You might tell us what blade you are using.


----------



## ibewjon (Oct 2, 2010)

Some blades cut on the down stroke, and some on both up and down.


----------



## JRsgarage (Jan 2, 2017)

I think it is kind of normal to some degree. If the blade is properly installed, I'd check the tension. And just practice…remember like a jig saw, let the blade do the cutting.

Those saws seem to have decent reviews as most Wen tools.


----------



## PaulDoug (Sep 26, 2013)

If you are new to scrolling a great very active forum for scrollers is scrollsawvillage.com. Great group of people that are very willing to help. Not that you won't get help here but that site is 90% just about scrolling. There is a lot more to learn about scrolling than just putting a blade in a scroll saw and going at it. There are many blade in many sizes and configurations each with their purpose. There are different types of scrolling from portrait, to 3D pieces, to bowls and vases, to seashells and puzzles, then there is model making…...

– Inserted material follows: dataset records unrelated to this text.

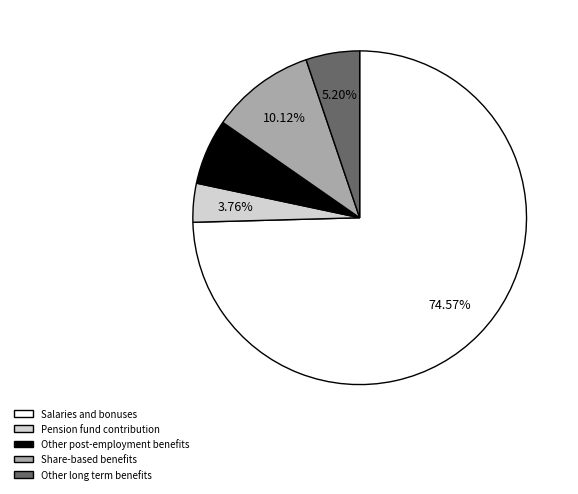

Is the sum of Other long term benefits and Pension fund contribution greater than half?

No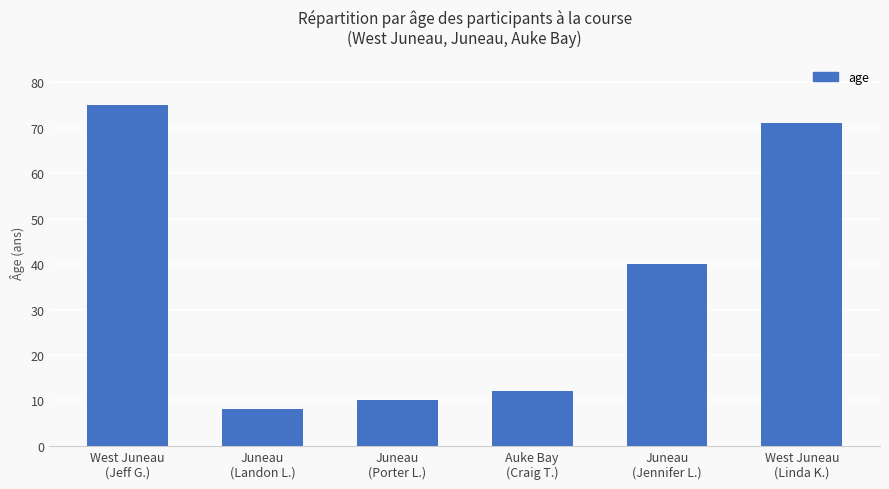

What is the difference between the values at Auke Bay
(Craig T.) and West Juneau
(Linda K.)?

59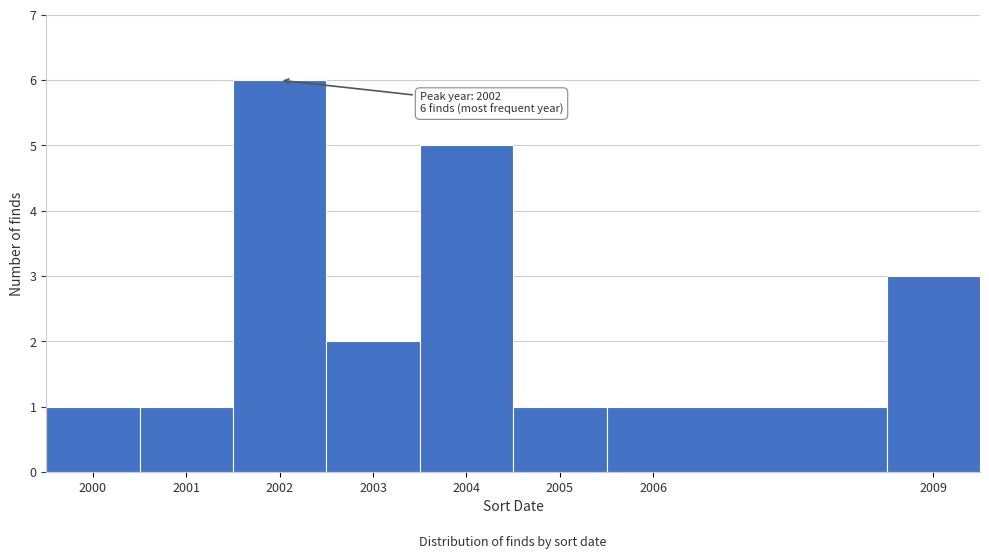

Which range on the x-axis has the tallest bar?

2001.5 to 2002.5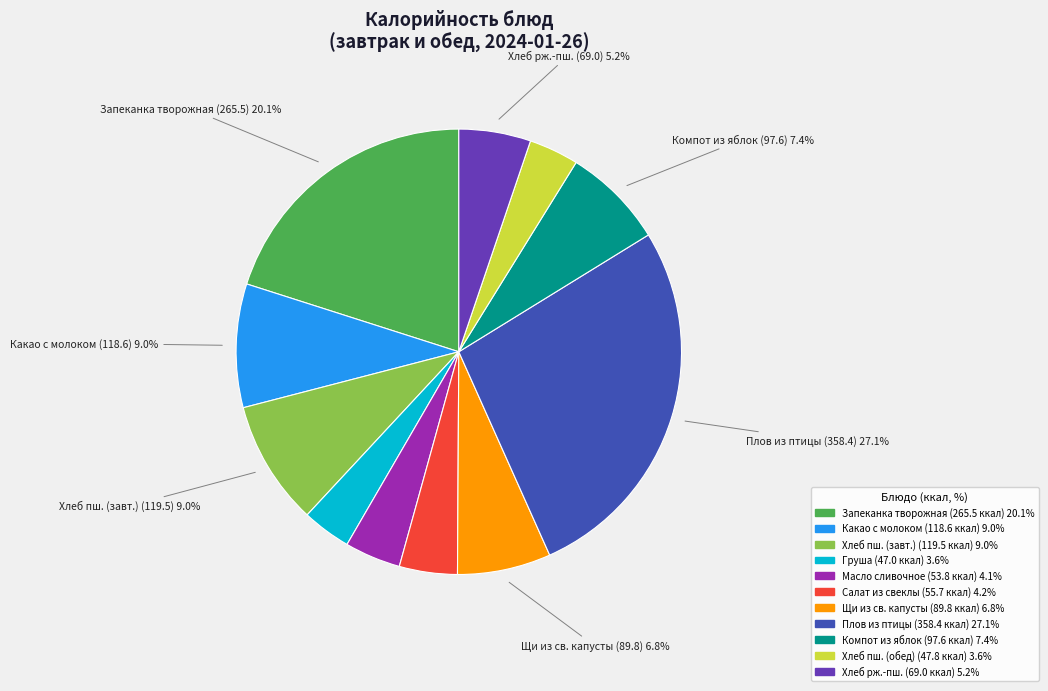

Is there any slice that represents more than half of the pie?

No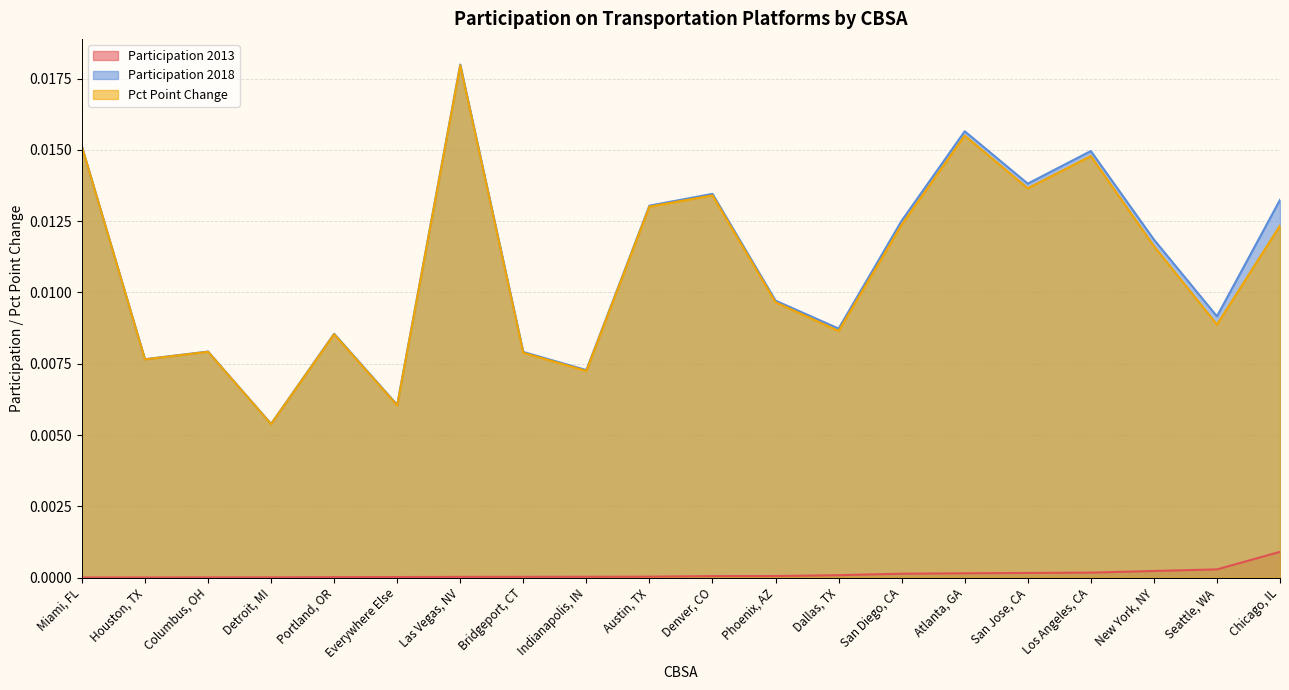

True or false: Pct Point Change and Participation 2013 cross at least once.

False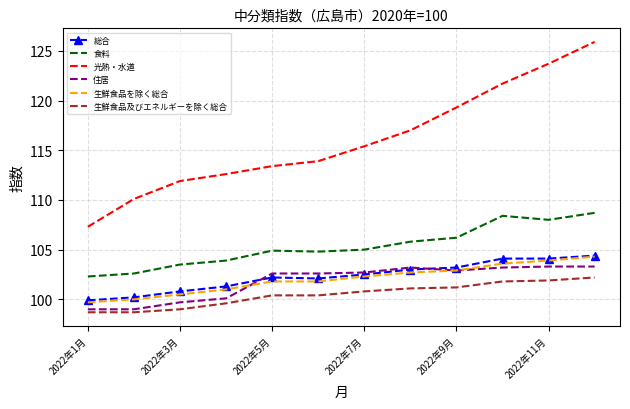

Which series has the widest spread of values?

光熱・水道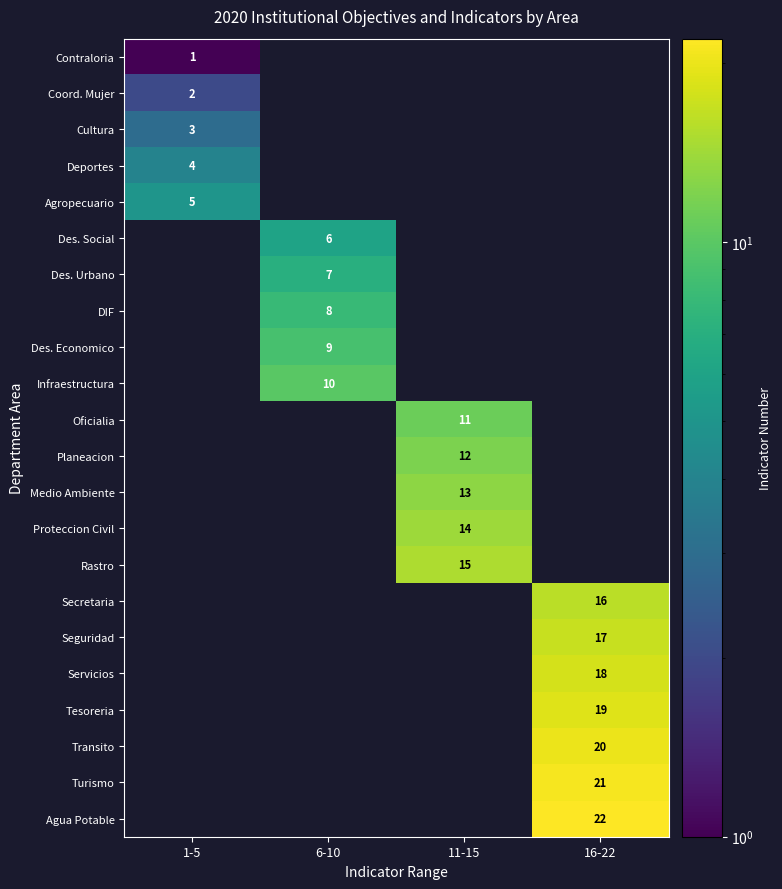

The Agropecuario series shows 8 at 1-5. True or false?

False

But be careful, like you it was just another tool in the shop… but the more I learned about it the more I became hooked. Now, I spend more time with it than any other tool in my shop!


----------



## Davevand (Feb 10, 2016)

As others have asked, what type of blade and what vendor blades are you using. All blades should have some kind of indicator as to which way is up. If you are using cheap blades, toss them and get some good ones, I use Flying Dutchman and Pegas blades. No matter what blade, if you try to cut too fast the work piece will want to jump around, slow and steady is the best way to cut.


----------



## cowboyup3371 (Nov 10, 2017)

I have also learned the slower I push the wood through and the more I left the blade do the work the less it bounces on me


----------



## Finn (May 26, 2010)

Yes slow feed rate and lots of downward pressure on the wood will help this problem a lot. The scroll saw is absolutely the slowest cutting saw in a workshop. Take your time with it. Remember that the cut with a scroll saw is the best , smoothest cut of any saw so there is no sanding necessary of that cut in solid wood. It is like you are cutting and sanding at the same time.


----------